Extract:
>>>

Abstract:
A protective helmet having a dome-shaped body and air vent structure in the body comprising a body consisting of molded, synthetic resin sections, a first the section having relatively higher density and a second the section having relatively lower density; the first section extending in strengthening adjacency to the second section, laterally of the vent structure.

Description:
BACKGROUND OF THE INVENTION 
     This invention relates generally to helmets, and more particularly to helmet structures worn by cyclists and consisting of different density materials, as for example foamed synthetic resin. 
     Safety helmets, as worn by bicyclists, motorcyclists, skaters, and others, typically employ a thick (20 to 50 mm) layer of crushable, synthetic resin foam, extending over and about the wearer&#39;s head to mitigate impact. In many designs, ventilation openings or holes are formed to extend in or through the helmet body. It was found that such holes reduced the impact strength of the helmet body, and particularly proximate the holes. In order to prevent reduction in impact strength, a stiff, outer shell was employed, the helmet body itself would be made thicker, or the entirety of the crushable foam would be made of higher density material. However, all of these approaches increase substantially the overall weight of the helmet. No way was known to achieve increased strength, without increasing helmet body thickness or weight. 
     SUMMARY OF THE INVENTION 
     It is a major object of the present invention to provide a solution to the above problems and difficulties, and in a manner such as to achieve increased strength, particularly at or proximate vent means, while maintaining an overall relatively lightweight construction, for comfort. 
     Basically, the helmet has a dome-shaped body and air vent means in the body, and is characterized by: 
     a) the body consisting of molded, synthetic resin sections, a first section having relatively higher density and a second section having relatively lower density, 
     b) the first section extending in strengthening adjacency to the vent means. 
     As will appear, the first section may extend in bounding relation to the vent means, such as multiple air vents through the body. In this configuration, the second section of lower density may face the helmet interior, as by molding it against the previously molded first section of higher density. In this regard, the first section may form recesses into which the material of the second section is received, as during molding. In addition, the first section may include a rib or ribs penetrating into the material of the second section. The second section of lower density then provides greater cushioning adjacent the wearer&#39;s head, as during a high impact. 
     Another object is to reinforce the area or areas around or proximate ventilation holes in a safety helmet foamed plastic body, by employment of relatively stiffer foam plastic inserts. The separately molded stiffer inserts can be molded into the foam layer matrix, or they can be bonded into recesses in the foam body matrix after the latter has been molded.

<<<

Work required:
Transcribe the portion of the helmet patent text that begins at the words "SUMMARY OF THE" and ends after the words "the vent means.". Rely solely on the helmet patent text for your responses.

Material supplied:

>>>

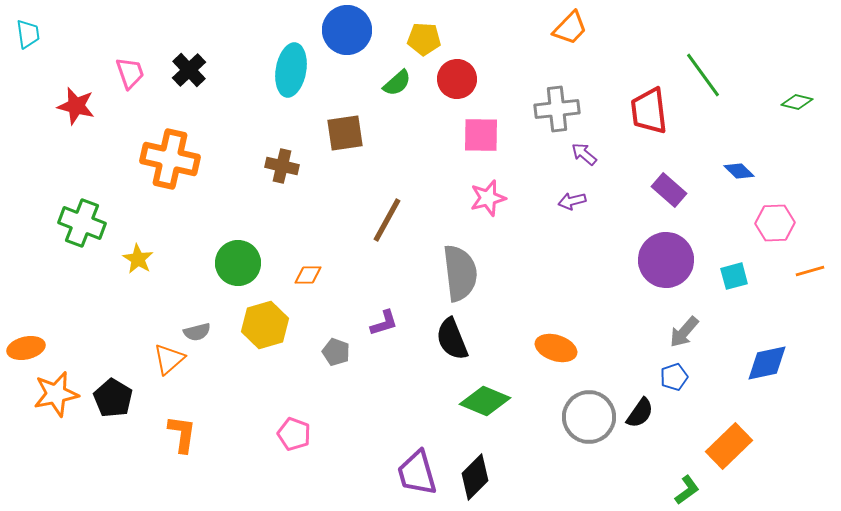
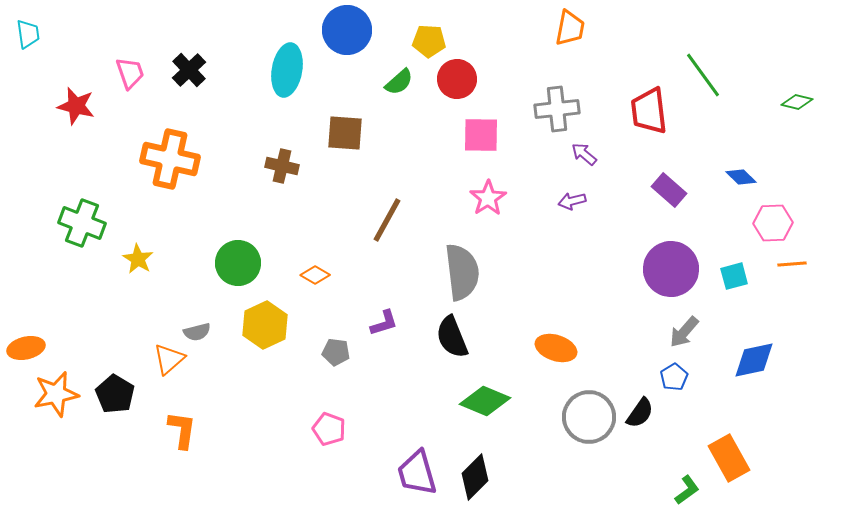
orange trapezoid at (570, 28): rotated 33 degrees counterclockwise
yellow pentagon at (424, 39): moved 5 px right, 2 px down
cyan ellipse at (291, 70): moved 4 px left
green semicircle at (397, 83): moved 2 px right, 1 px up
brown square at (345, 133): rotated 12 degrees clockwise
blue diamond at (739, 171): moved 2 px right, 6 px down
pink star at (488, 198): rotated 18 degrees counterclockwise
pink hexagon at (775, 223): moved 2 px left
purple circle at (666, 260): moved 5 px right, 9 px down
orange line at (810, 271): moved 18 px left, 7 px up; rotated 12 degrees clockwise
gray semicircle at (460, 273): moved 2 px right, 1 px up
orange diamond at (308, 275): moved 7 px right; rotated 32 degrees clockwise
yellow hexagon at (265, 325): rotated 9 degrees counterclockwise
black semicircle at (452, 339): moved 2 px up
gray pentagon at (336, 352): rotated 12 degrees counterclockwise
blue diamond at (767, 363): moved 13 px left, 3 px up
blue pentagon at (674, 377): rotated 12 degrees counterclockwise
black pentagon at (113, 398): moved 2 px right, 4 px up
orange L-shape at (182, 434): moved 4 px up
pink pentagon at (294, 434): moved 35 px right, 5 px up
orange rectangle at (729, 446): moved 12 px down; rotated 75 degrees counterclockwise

<<<
>>>

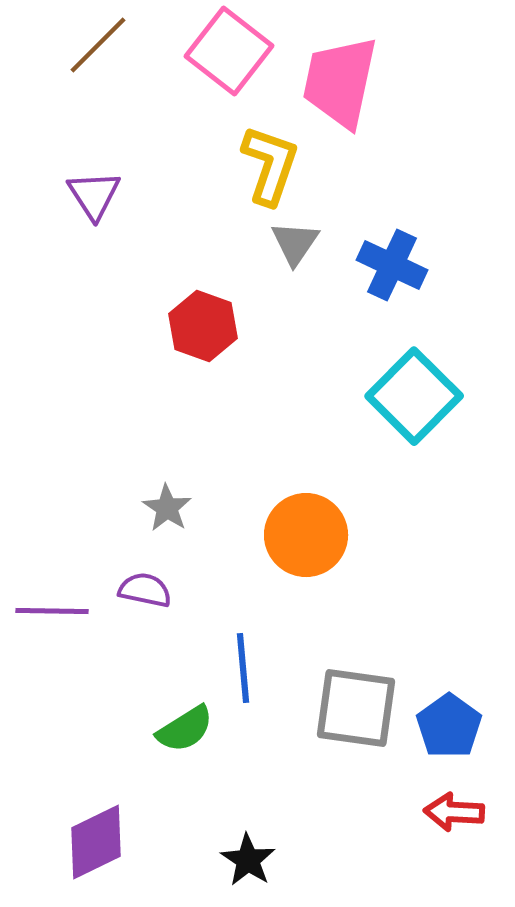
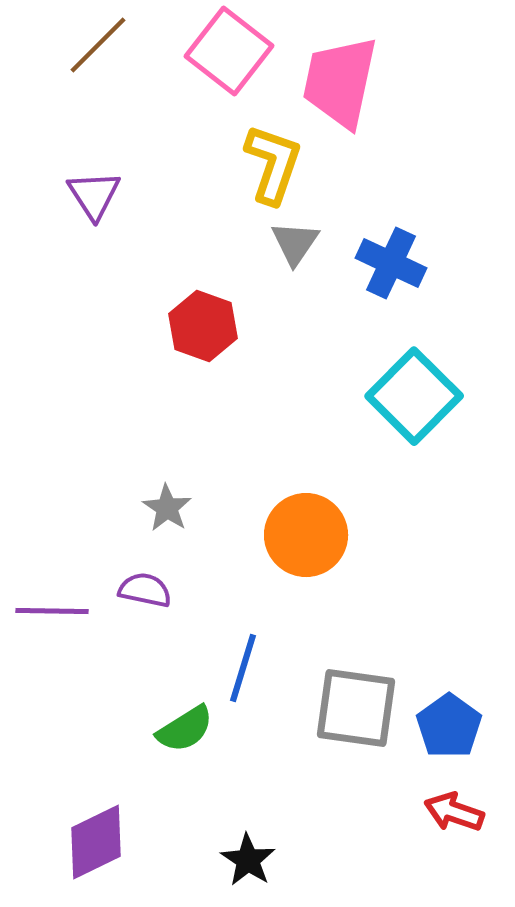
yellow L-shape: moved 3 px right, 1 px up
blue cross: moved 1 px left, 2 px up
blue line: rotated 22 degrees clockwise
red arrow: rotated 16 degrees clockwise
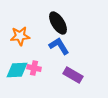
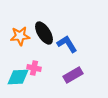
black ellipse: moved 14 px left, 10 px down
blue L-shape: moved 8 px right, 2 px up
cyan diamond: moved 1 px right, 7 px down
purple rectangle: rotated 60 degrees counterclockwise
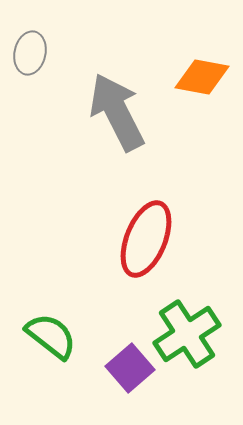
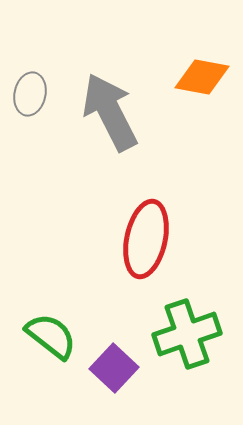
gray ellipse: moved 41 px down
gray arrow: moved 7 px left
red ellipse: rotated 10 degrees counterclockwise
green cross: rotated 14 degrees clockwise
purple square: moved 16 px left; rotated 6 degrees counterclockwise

<<<

Answer to the problem:
SUMMARY OF THE INVENTION 
     It is a major object of the present invention to provide a solution to the above problems and difficulties, and in a manner such as to achieve increased strength, particularly at or proximate vent means, while maintaining an overall relatively lightweight construction, for comfort. 
     Basically, the helmet has a dome-shaped body and air vent means in the body, and is characterized by: 
     a) the body consisting of molded, synthetic resin sections, a first section having relatively higher density and a second section having relatively lower density, 
     b) the first section extending in strengthening adjacency to the vent means.